A team of researchers from CIS-IUL has been developing actions to improve the quality of teaching practices in a school context since 2012, in Groupings of Schools / Schools classified as Priority Intervention Educational Territories (TEIP). The objective is to train educational agents, especially teachers, in the dynamics of collaborative intervention among the various actors for the continuous improvement of school results through emotional education. Currently, the TEIP team of ISCTE-IUL, composed of several members, is coordinated by Ricardo Borges Rodrigues, a professor at ISCTE-IUL and researcher at CIS-IUL.
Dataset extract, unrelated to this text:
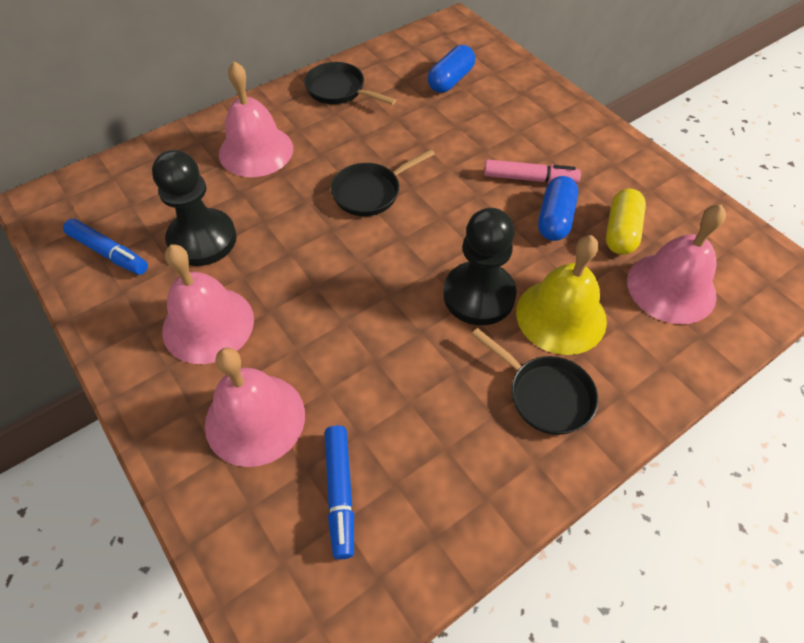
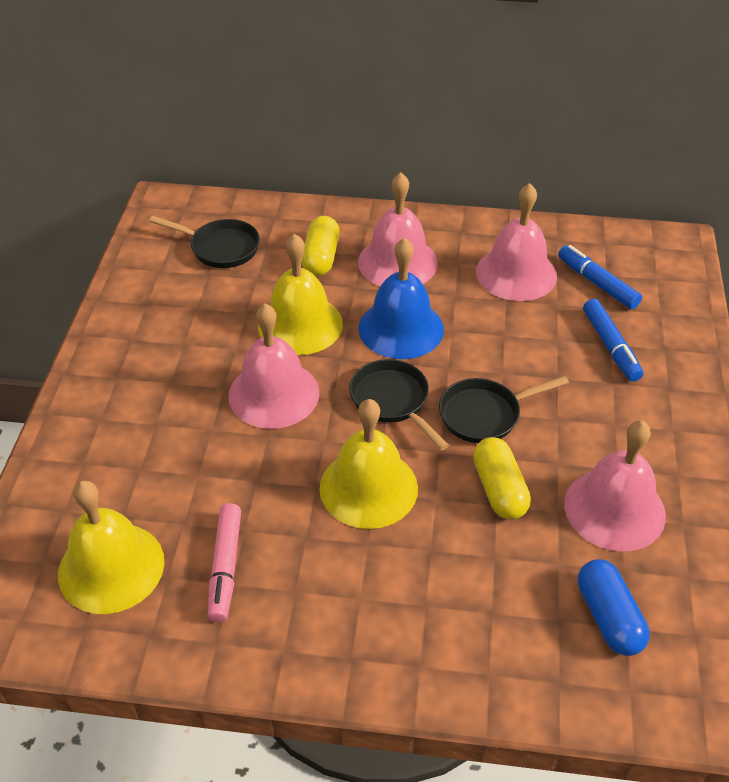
black pawn: [152,150,237,266] [443,208,517,325] = 2 -> none = 0
blue bell: none = 0 -> [359,238,444,359] = 1
blue capsule: [428,45,475,93] [538,176,578,241] = 2 -> [578,559,650,656] = 1
yellow bell: [516,235,607,355] = 1 -> [58,480,164,614] [258,234,343,355] [319,399,418,529] = 3
yellow capsule: [606,189,646,255] = 1 -> [301,216,340,276] [473,437,531,520] = 2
Recently, the 1st Conference of Emotional Thinking was held at the University Institute of Lisbon (IUL), aimed at fostering a multidisciplinary debate, with transversal perspectives on emotional thinking in education / teaching, through culture, heritage and architecture. This meeting was promoted by a group of partners from a TEIP school, namely Alto do Lumiar School Grouping, the Directorate General for Education, Lumiar City Council, ISCTE-IUL and EducAccíon Association.

 

National and international experts participated, including the psychologist and researcher Ana Peinado, who developed the emotional education plan in Spain, whose implementation is underway.

Ana Peinado

Ana Peinado, says that ‘The situation in Spain is that each of the 17 regions (Autonomous Communities) acts independently so we cannot speak of a single initiative in the country for the promotion of Emotional Education. In the Autonomous Community of the Canary Islands there’s a required subject in primary school (children aged 6 to 12 years old) called "Emotional Education and Creativity" that was implemented in 2014. The rest of the Autonomous Communities do not have this subject. In the Region of Murcia, where I live, the implementation of emotional education programmes is carried out through training courses for teachers in schools financed by the government of the Region. Participation in these courses is voluntary.’
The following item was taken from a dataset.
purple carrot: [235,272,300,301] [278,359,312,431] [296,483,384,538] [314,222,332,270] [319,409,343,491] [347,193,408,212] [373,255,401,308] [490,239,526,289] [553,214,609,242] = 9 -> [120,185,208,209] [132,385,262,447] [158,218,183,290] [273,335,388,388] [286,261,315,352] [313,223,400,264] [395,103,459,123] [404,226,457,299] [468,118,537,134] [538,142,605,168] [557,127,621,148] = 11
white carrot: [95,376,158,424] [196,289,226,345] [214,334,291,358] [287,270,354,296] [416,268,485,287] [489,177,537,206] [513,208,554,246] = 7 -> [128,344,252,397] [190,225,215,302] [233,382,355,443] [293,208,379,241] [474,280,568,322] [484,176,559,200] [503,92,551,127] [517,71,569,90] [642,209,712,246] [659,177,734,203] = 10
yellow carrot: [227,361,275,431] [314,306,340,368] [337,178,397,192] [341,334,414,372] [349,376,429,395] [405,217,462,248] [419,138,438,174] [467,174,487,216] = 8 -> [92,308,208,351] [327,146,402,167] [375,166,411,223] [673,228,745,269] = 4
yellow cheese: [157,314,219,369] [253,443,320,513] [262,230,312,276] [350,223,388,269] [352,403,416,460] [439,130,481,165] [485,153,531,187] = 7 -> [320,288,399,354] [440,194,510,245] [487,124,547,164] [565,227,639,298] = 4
However, the researcher reinforces the importance of the courses she develops and stresses that ‘The contents of these training courses depend on each person who gives them. There is no single line of action or any guideline to follow. I have been teaching these courses since 2012. Through this work I have developed my own programme that lasts one academic year. Six training sessions are held with the teachers, during which explanations are given on the activities that can be applied in the classroom throughout the entire course for the teaching of the recognition of emotions, self-esteem, motivation, self-control, social skills and optimism. We are in the process of evaluating results. More and more centres are requesting this training. Currently, we are ten people working on the delivery of training courses based on my «Rainbow» programme.’

Dulce Martins

Dulce Martins, a researcher at CIS-IUL and a member of the TEIP team at ISCTE-IUL, argues that 'knowing that emotion has a substantial influence on the human cognitive process and that school is a learning environment par excellence, and that there is no learning without emotion / affectivity. It is necessary to (re)think the educational environments that the school provides, namely to promote strategies for the appropriation of social and emotional skills by students and teachers, which consider emotional education programmes and moments with active classroom methodologies. Specifically, activities that incorporate cooperative learning, whose purpose is the initiative, commitment and decision-making of students. In Portugal, emotional education is already done, just look at the example of the school of emotions and some informal curriculum programmes with activities, for example, based on mindfulness. However, it is still a very limited practice in relation to what would be desirable.'

In this regard, the researcher adds that 'greater accountability, whether individual or joint of the actors and educational agents, helps to identify and understand emotions as well as what is most appropriate for the individual and the others with whom she/he relates. It is critical to foster educational experiences embodied in cooperative forms for active participation and involvement of students for greater "potential propensity", favourable to greater emotional intuition, where students can think and reflect critically, taking into account their interests. The literature on Education / Educational Psychology indicates that conditions for effective and meaningful learning are more easily created in this way.'

Within the framework of the TEIP programme, three specialization seminars were created, which will be promoted by the IPPS-IUL, focusing on the topics of Formative Assessment, Mathematics in the 1st cycle and Pedagogical Supervision. The methodology of these courses is of a theoretical-practical nature in which active and participative methodologies are of particular importance, enabling the acquisition of the fundamental concepts and leading to the appropriation of models, techniques and the creation of more appropriate instruments for classroom teaching work.